SYSTEM Cited by 1 source

Canva Usage-Counting Pipeline¶

Canva's usage-counting pipeline tracks content-usage events (templates, images, videos) across the Canva Creators program to compute how much each creator gets paid. It processes billions of events per month, with usage having doubled every 18 months since the program launched in 2021.
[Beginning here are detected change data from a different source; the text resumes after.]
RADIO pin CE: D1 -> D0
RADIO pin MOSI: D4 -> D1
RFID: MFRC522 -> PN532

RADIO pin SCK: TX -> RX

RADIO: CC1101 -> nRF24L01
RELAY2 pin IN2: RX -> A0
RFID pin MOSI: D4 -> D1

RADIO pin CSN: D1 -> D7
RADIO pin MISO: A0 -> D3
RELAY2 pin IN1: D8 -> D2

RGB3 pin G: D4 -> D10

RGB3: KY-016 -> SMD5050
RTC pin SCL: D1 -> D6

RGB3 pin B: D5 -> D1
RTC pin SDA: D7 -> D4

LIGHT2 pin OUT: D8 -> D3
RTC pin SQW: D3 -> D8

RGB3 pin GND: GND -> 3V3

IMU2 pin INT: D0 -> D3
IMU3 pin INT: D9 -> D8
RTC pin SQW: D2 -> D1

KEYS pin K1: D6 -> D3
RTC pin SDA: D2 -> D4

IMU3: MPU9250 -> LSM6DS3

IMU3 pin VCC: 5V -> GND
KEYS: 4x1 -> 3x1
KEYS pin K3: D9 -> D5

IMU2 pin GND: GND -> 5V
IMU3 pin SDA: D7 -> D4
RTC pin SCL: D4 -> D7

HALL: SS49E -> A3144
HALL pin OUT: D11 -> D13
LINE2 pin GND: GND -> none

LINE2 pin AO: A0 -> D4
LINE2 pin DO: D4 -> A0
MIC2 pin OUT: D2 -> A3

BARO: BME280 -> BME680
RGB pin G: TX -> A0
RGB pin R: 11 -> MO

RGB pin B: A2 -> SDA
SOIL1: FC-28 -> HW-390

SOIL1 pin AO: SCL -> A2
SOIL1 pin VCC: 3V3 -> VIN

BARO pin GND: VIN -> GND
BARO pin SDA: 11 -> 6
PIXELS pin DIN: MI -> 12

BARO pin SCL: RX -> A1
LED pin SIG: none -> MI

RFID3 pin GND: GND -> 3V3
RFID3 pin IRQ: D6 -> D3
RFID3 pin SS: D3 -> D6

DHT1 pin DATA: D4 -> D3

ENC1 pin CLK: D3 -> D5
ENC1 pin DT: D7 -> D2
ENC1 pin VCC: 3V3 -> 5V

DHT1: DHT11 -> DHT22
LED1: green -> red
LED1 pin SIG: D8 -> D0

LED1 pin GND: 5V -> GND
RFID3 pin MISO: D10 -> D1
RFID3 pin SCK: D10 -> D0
Final architecture (2024)¶

Three logical stages, implemented as DBT models running on Snowflake, fed by a managed replication pipeline from the operational tier, and exported back out to RDS for serving:

Data collection — events from web / mobile / other sources; validated and filtered; raw events persisted to DynamoDB in JSON.
Deduplication + classification — Snowflake SQL (DBT) extracts JSON fields into typed columns, removes duplicates, and applies classification rules that determine which events are payable and at what rate.
Aggregation — per-dimension (brand, template, day) counts computed with GROUP BY; final step outer-joins against prior aggregate output to overwrite changed rows and zero-out obsolete rows (see patterns/end-to-end-recompute).

Unload path:

Snowflake → scheduled worker → S3 → SQS → rate-limited ingester → service RDS

(See patterns/warehouse-unload-bridge.)

Outcomes¶

Pipeline latency: >1 day → <1 hour.
Aggregation runtime: billions of records / a few minutes.
Stored data: >50% reduction (intermediary tables eliminated).
Lines of deduplication + aggregation code: thousands deleted (rewritten as SQL in DBT).
Incident rate: ≥1/month → ~1/several months.
Processing-delay incidents: eliminated.

Evolution¶

Era	Raw store	Dedup/agg store	Processing model	Problems
v1 MySQL	MySQL RDS	MySQL RDS	Worker services, single-threaded sequential scan, 1+ DB round-trip per record	O(N) queries, vertical-scale wall, days-long incident recovery, shared-instance blast radius
v2 DynamoDB for raw	DynamoDB	MySQL RDS	Same worker model	Storage scale fixed; per-record round-trip problem remained; team decided not to rewrite further on DynamoDB
v3 OLAP + ELT	DynamoDB	Snowflake + DBT	End-to-end SQL recomputation; outer-join overwrite	Schema-change coupling across release cadences; bridge back to RDS needs tuning (CPU spikes)

(Source: sources/2024-04-29-canva-scaling-to-count-billions)

Incident-recovery semantics (key property)¶

Before: overcounting, undercounting, and misclassification each required a distinct forensic procedure involving pausing the pipeline and editing rows in dedup + aggregation tables, cross-verified by multiple engineers over days.

After: overcounting, undercounting, and misclassification all reduce to "fix the code, rerun the pipeline" — the outer-join aggregation step overwrites stale values and zeroes out obsolete rows. "Fixing code is generally easier than fixing broken data." (See patterns/end-to-end-recompute.)

Caveats¶

OLAP warehouses are not a serving tier — explicit unload bridge to RDS, with rate limiting to avoid RDS CPU spikes.
DBT codebase has its own release cadence; schema changes need compatibility reasoning.
Infrastructure complexity: data replication pipeline + DBT + separate observability tooling is real cost.

Seen in¶

sources/2024-04-29-canva-scaling-to-count-billions — the only source describing this system; architectural-evolution retrospective (MySQL → DynamoDB → Snowflake+DBT).